Shares in the Lloyd’s based (re)insurer Amlin plc have climbed to a new high of 314p on the London Stock Exchange as the company gave another upbeat trading statement last week.

With less than a month to go until year-end, the company is reaping the rewards of its decision a year ago to cut back on its reinsurance spend in the aftermath of the leap in catastrophe rates following Hurricane Katrina.

Pushing the company’s share price up by over 7 percent in a week, Amlin’s chief executive Charles Philipps told investors that the full-year result should now be “well ahead of current market forecasts” with a current 2006 claims ratio of only 10.5 percent, its lowest yet, assuming no major cat losses in the last month of the year.

Shares in the group were trading at 314p today after the company said last week that it had increased its business written by 25 percent for the year.

Despite the heavy storm losses last year, Amlin declared a record result of £182.7mn in 2005 through the judicious use of reinsurance/retro. But, in the face of climbing catastrophe rates after Hurricane Katrina, the group reduced its overall reinsurance spend from 17.7 percent of gross business written last year to around 9.4 percent this year. This meant the company would be better positioned to reap the reward of its underwriting if losses this year were less than feared – as is proving the case.

Morgan Stanley analyst David Collins said investors should expect close to fifty percent book value growth in the “Best in Class” company over the next two years.

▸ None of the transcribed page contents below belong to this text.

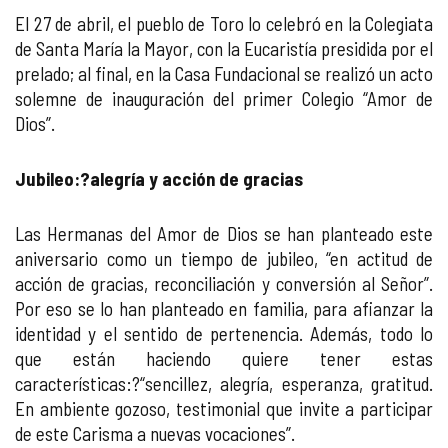
El 27 de abril, el pueblo de Toro lo celebró en la Colegiata
de Santa María la Mayor, con la Eucaristía presidida por el
prelado; al final, en la Casa Fundacional se realizó un acto
solemne de inauguración del primer Colegio “Amor de
Dios”.
Jubileo:
?
alegría y acción de gracias
Las Hermanas del Amor de Dios se han planteado este
aniversario como un tiempo de jubileo, “en actitud de
acción de gracias, reconciliación y conversión al Señor”.
Por eso se lo han planteado en familia, para afianzar la
identidad y el sentido de pertenencia. Además, todo lo
que están haciendo quiere tener estas
características:?“sencillez, alegría, esperanza, gratitud.
En ambiente gozoso, testimonial que invite a participar
de este Carisma a nuevas vocaciones”.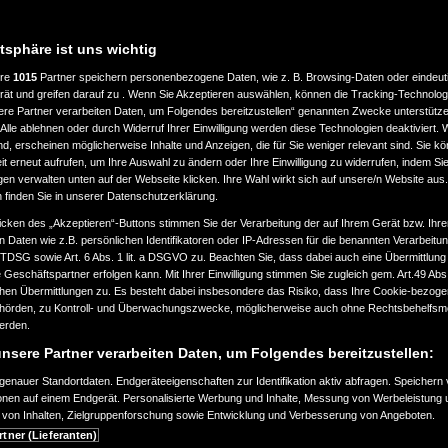
atsphäre ist uns wichtig
ere
1015
Partner speichern personenbezogene Daten, wie z. B. Browsing-Daten oder eindeu
rät und greifen darauf zu . Wenn Sie Akzeptieren auswählen, können die Tracking-Technologi
ere Partner verarbeiten Daten, um Folgendes bereitzustellen“ genannten Zwecke unterstütze
Alle ablehnen oder durch Widerruf Ihrer Einwilligung werden diese Technologien deaktiviert.
ind, erscheinen möglicherweise Inhalte und Anzeigen, die für Sie weniger relevant sind. Sie k
t erneut aufrufen, um Ihre Auswahl zu ändern oder Ihre Einwilligung zu widerrufen, indem Sie
gen verwalten unten auf der Webseite klicken. Ihre Wahl wirkt sich auf unsere/n Website aus
n finden Sie in unserer Datenschutzerklärung.
icken des „Akzeptieren“-Buttons stimmen Sie der Verarbeitung der auf Ihrem Gerät bzw. Ihre
n Daten wie z.B. persönlichen Identifikatoren oder IP-Adressen für die benannten Verarbei
TTDSG sowie Art. 6 Abs. 1 lit. a DSGVO zu. Beachten Sie, dass dabei auch eine Übermittlung
Geschäftspartner erfolgen kann. Mit Ihrer Einwilligung stimmen Sie zugleich gem. Art.49 Abs.1
n Übermittlungen zu. Es besteht dabei insbesondere das Risiko, dass Ihre Cookie-bezog
örden, zu Kontroll- und Überwachungszwecke, möglicherweise auch ohne Rechtsbehelfsmö
werden.
nsere Partner verarbeiten Daten, um Folgendes bereitzustellen:
enauer Standortdaten. Endgeräteeigenschaften zur Identifikation aktiv abfragen. Speichern 
ionen auf einem Endgerät. Personalisierte Werbung und Inhalte, Messung von Werbeleistung 
von Inhalten, Zielgruppenforschung sowie Entwicklung und Verbesserung von Angeboten.
rtner (Lieferanten)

“Today's trading statement from Amlin suggests to us that the company's underlying earnings power is stronger than previously thought,” he noted. “We had reckoned that a 'blue-sky' catastrophe free 2006 could deliver up to 37.5p of earnings, but it now appears that nearer 40p is more likely,” he added while increasing his price target on the company from 315p to 330p. 

Amlin said that the average renewal rate increase for Syndicate 2001 for the first nine months of 2006 was 7.9 percent with renewal retention at 79 percent. The non-marine division experienced the highest levels with rate increases of 12.4 percent and a retention rate of 81 percent.

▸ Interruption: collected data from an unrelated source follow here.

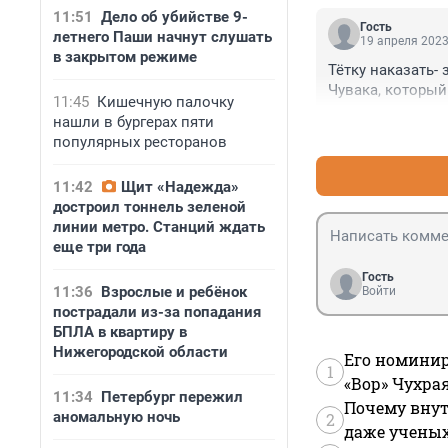
11:51
Дело об убийстве 9-
Гость
летнего Паши начнут слушать
19 апреля 2023
в закрытом режиме
Тётку наказать-
Чувака, который
11:45
Кишечную палочку
нашли в бургерах пяти
популярных ресторанов
11:42
Щит «Надежда»
достроил тоннель зеленой
линии метро. Станций ждать
еще три года
Гость
11:36
Взрослые и ребёнок
Войти
пострадали из-за попадания
БПЛА в квартиру в
Нижегородской области
Его номинир
1
«Вор» Чухра
11:34
Петербург пережил
Почему внут
аномальную ночь
2
даже учены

The group’s gross written premium to 30 September was £822mn, up a quarter from the prior-year period. Syndicate 2001’s gross written premium to the end of September was £730mn compared to £657mn for the previous year, including £26mn written on behalf of Amlin Bermuda.

Amlin Bermuda has written a total £118mn of premium income with the company adding that this was mainly reinsurance business “where the rating environment has been strong”.

The company also reported “strong” investment performance with equity returns for the first nine months of 2006 reaching 9.3 percent. Amlin’s weighted average return on cash and investments, of £2.2bn, was 3.3 percent to the end of October.